(Data provided begins)

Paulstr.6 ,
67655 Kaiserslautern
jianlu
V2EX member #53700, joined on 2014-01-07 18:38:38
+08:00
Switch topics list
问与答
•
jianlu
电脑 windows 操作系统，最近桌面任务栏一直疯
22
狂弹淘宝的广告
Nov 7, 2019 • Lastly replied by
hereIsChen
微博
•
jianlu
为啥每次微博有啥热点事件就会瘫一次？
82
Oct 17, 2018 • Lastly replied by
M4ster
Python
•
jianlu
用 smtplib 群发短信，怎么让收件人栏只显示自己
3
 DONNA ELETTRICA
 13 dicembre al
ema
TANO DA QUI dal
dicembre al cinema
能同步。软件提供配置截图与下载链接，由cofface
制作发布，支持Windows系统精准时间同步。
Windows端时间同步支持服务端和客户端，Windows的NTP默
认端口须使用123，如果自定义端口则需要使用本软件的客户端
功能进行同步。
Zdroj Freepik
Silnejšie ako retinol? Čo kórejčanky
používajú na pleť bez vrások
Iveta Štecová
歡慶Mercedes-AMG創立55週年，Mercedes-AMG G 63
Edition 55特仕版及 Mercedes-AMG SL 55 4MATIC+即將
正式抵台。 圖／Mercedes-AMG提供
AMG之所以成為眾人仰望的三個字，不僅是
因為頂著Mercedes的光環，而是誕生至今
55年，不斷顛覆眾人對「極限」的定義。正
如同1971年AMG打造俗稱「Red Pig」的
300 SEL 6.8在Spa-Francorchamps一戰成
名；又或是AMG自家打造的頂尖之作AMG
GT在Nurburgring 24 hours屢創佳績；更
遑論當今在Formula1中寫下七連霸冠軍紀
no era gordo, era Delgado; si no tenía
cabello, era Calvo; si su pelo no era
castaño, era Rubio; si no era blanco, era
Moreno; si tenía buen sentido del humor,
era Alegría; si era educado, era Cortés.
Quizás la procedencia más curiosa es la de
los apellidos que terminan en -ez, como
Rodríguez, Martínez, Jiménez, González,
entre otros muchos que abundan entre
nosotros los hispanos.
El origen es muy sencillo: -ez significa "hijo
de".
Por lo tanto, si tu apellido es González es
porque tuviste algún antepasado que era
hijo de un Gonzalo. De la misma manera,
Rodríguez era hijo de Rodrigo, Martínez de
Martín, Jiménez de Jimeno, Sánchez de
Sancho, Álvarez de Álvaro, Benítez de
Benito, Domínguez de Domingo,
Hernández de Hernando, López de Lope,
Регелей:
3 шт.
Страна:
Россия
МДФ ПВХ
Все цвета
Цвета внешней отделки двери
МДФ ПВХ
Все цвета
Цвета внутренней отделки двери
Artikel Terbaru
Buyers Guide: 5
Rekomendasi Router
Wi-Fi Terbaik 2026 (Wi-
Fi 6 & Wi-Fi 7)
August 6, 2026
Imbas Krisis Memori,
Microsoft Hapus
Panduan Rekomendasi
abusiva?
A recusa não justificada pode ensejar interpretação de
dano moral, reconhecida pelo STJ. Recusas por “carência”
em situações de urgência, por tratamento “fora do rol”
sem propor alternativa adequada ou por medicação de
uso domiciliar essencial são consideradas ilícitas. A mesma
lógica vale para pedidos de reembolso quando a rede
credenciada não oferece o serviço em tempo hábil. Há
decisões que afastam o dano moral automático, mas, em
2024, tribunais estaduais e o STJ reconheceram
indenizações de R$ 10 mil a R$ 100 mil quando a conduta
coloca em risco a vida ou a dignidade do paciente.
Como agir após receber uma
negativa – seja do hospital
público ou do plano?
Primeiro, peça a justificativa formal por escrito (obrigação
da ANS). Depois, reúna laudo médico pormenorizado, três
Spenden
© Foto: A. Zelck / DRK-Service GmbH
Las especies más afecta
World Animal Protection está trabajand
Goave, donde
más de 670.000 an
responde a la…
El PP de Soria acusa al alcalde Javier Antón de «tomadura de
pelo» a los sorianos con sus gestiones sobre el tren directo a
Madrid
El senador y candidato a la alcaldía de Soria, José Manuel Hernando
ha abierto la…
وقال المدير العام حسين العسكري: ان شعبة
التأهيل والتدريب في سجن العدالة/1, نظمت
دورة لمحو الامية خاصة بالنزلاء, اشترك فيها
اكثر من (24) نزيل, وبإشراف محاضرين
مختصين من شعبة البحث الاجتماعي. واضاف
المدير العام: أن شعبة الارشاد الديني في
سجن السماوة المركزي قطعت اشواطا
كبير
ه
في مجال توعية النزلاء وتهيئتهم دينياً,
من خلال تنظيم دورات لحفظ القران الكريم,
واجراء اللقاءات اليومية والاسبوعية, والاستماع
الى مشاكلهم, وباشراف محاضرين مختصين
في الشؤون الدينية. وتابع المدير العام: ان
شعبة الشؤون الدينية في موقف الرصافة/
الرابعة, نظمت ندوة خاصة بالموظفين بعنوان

(Data provided ends)

Above are the entries. Quote exactly the lines from the one bearing "TANO DA QUI dal" through the one bearing "porque tuviste algún antepasado que era".

- **Output for this task**
TANO DA QUI dal
dicembre al cinema
能同步。软件提供配置截图与下载链接，由cofface
制作发布，支持Windows系统精准时间同步。
Windows端时间同步支持服务端和客户端，Windows的NTP默
认端口须使用123，如果自定义端口则需要使用本软件的客户端
功能进行同步。
Zdroj Freepik
Silnejšie ako retinol? Čo kórejčanky
používajú na pleť bez vrások
Iveta Štecová
歡慶Mercedes-AMG創立55週年，Mercedes-AMG G 63
Edition 55特仕版及 Mercedes-AMG SL 55 4MATIC+即將
正式抵台。 圖／Mercedes-AMG提供
AMG之所以成為眾人仰望的三個字，不僅是
因為頂著Mercedes的光環，而是誕生至今
55年，不斷顛覆眾人對「極限」的定義。正
如同1971年AMG打造俗稱「Red Pig」的
300 SEL 6.8在Spa-Francorchamps一戰成
名；又或是AMG自家打造的頂尖之作AMG
GT在Nurburgring 24 hours屢創佳績；更
遑論當今在Formula1中寫下七連霸冠軍紀
no era gordo, era Delgado; si no tenía
cabello, era Calvo; si su pelo no era
castaño, era Rubio; si no era blanco, era
Moreno; si tenía buen sentido del humor,
era Alegría; si era educado, era Cortés.
Quizás la procedencia más curiosa es la de
los apellidos que terminan en -ez, como
Rodríguez, Martínez, Jiménez, González,
entre otros muchos que abundan entre
nosotros los hispanos.
El origen es muy sencillo: -ez significa "hijo
de".
Por lo tanto, si tu apellido es González es
porque tuviste algún antepasado que era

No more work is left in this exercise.